November 1, 2019

Class Breakdown for a JIRA Worklog

—Domain entities are the most important elements of models.

I’ve had occasion to write some tools that explore ticket data using JIRA. JIRA provides a rich REST API for doing these kinds of explorations.

One of the problems I ran into was the concept of worklog. JIRA associates a worklog with each JIRA issue.

The basic relationship is that a project is associated with zero or more issues. Each issue is associated a worklog. Each worklog has zero or more worklogs (I’ll call these worklog entries to differentiate them from the issue worklog).

My problem was finding a good class breakdown for this structure. I started by focusing on the collections of worklogs associated with a project.

The code looked something like this:

Worklog = namedtuple('Worklog', 'created comment timeSpentSeconds')

class IssueWorklog(object):
    def __init__(self, issue_key):
        self._worklog = list(map(lambda worklog: Worklog._make(worklog['created'], worklog['comment'], worklog['timeSpentSeconds']), GetIssueWorklog(issue_key)

    def get_worklog_entry(self):
        for worklog in self._worklog:
            yield worklog

class ProjectWorklog(object):
    def __init__(self, project_key):
        self._worklog = list(map(lamda issue: IssueWorklog(issue['key']), SearchUri(project_key)))

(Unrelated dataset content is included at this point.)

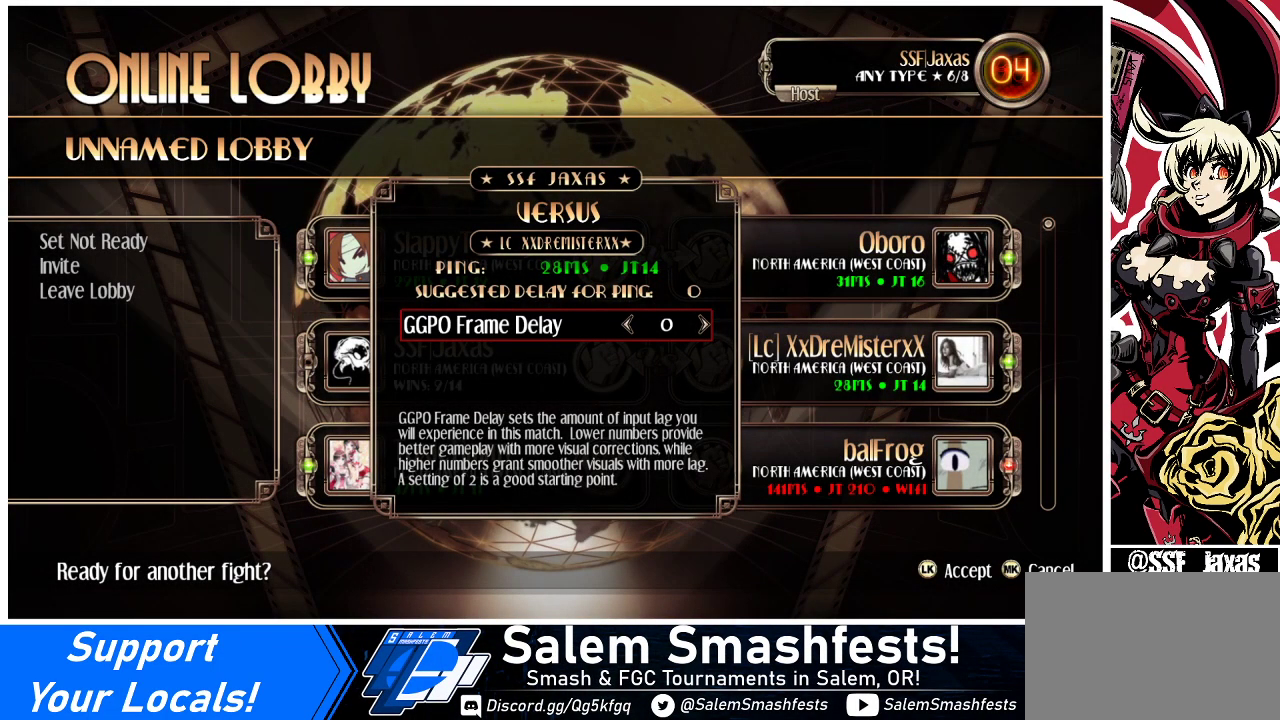
{"buttons": [], "events": [[33, "SQUARE", "down"], [133, "SQUARE", "up"]]}
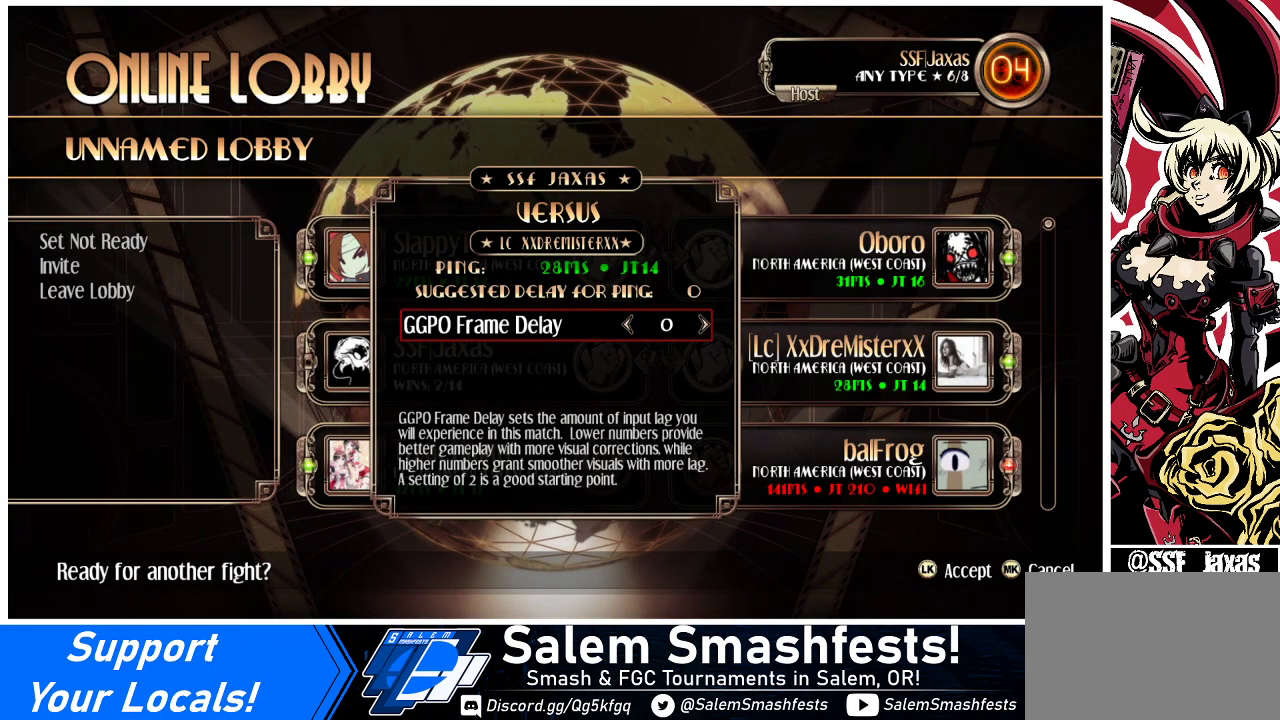
{"buttons": ["SQUARE"], "events": [[133, "SQUARE", "down"], [267, "SQUARE", "up"], [400, "SQUARE", "down"]]}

    def get_worklog_entry(self):
        for worklog in self._worklog:
            yield worklog

(GetIssueWorklog() and SearchUri() are methods that manages calls to the Get Issue Worklog and Search resources defined in JIRA’s REST API.)

Needless to say, I hated this implementation. I hated it because the use of classes in this instance is overkill. All this does is create a collection of worklog entries.

Other parts of my applications took the worklog entries and generated plots from them. In all, you could do this with three functions (or a nested for-loop):

  For each issue in the project:
     For each worklog entry in the issue:
         Add worklog entry to a container.

In my opinion, I’ve completely missed the point of good design.

An alternative design that I like much better looks like this.

WorklogEntry = namedtuple('WorklogEntry', 'created comment timeSpentSeconds')

class ResampleFrequency(Enum):
    MONTH_END = 'M'

class Worklog(object):
    """A collection of worklog entries from a project, an issue, or both."""

   def __init__(self, worklog_entries):
       self._df = pd.DataFrame(sorted(worklog_entries, key = lambda worklog: worklog.created), columns = WorklogEntry._fields)

   def doSumAndResample(self, new_frequency):
       return self._df.resample(new_frequency).sum(), columns = [ 'timeSpentSeconds'])

The important part here is the shift in emphasis from operations for the collection of worklog entries to operations on WorklogEntry objects. Here a worklog entry is a container and the Worklog class does all of the heavy lifting.

Can I do better than the doResampleAndSumTimeSeries() method? Well, let’s see.

# Worklog information collected from a JIRA issue.
WorklogEntry = namedtuple('Worklog', 'key summary comment created timeSpentSeconds')

class ResampleFrequency(Enum):
    """Enumerate different Pandas resample freqencies using Pandas DateOffset objects."""
    MONTH_END = 'M'

class Worklog(object):
    """Construct a Panda data frame from collected worklogs.

    A worklog can be viewed as a time series depicting time spent, along with other metadata.
    """
    def __init__(self, worklog_entries: List[WorklogEntry]):
        """Construct the worklog object using the provided worklog entries."""
        df = pd.DataFrame.from_records(sorted(worklog_entries, key = lambda worklog: worklog.created), columns = WorklogEntry._fields)
        self._df = df.set_index(pd.DatetimeIndex(pd.to_datetime(df['created'], utc = True)))

    def doResampleAndSumTimeSeries(self, resample_frequency: ResampleFrequency):
        """Resample and sum the worklog's time spent values using the provided resample frequency."""
        self._df = pd.DataFrame(self._df.resample(resample_frequency.value).sum(), columns = [ 'timeSpentSeconds' ])

    def doCalculateRollingAverage(self, window_size: int):
        """Caclulate a rolling average of the worklog's time spent values."""
        self._df['rollingAverageTimeSpentSeconds'] = self._df.rolling(window = windw_size).mean()

    def doMakeDataFrame(self) -> pd.DataFrame:
        """Make a data frame from the worklog object."""
        return self._df

It’s not perfect. It’s not perfect because I wrap the Pandas data frame with operations that manipulate the JIRA worklogs. It provides an advantage in that the maniplation of the data frame is contained within the class. It has the disadvantage of exporting the data frame which seems disappointing in terms of extending the class.